:: Brief ::
Output exactly the lines between the one holding "tengas con respecto" and the last line of the data below, both of those lines included.

:: Extracted information ::
______
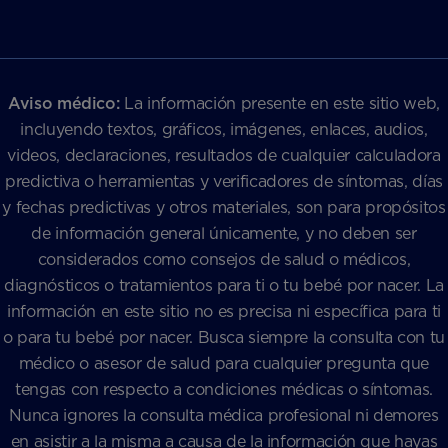
Aviso médico:
La información presente en este sitio web,
incluyendo textos, gráficos, imágenes, enlaces, audios,
videos, declaraciones, resultados de cualquier calculadora
predictiva o herramientas y verificadores de síntomas, días
y fechas predictivas y otros materiales, son para propósitos
de información general únicamente, y no deben ser
considerados como consejos de salud o médicos,
diagnósticos o tratamientos para ti o tu bebé por nacer. La
información en este sitio no es precisa ni específica para ti
o para tu bebé por nacer. Busca siempre la consulta con tu
médico o asesor de salud para cualquier pregunta que
tengas con respecto a condiciones médicas o síntomas.
Nunca ignores la consulta médica profesional ni demores
en asistir a la misma a causa de la información que hayas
______
:: Response to the exercise ::
tengas con respecto a condiciones médicas o síntomas.
Nunca ignores la consulta médica profesional ni demores
en asistir a la misma a causa de la información que hayas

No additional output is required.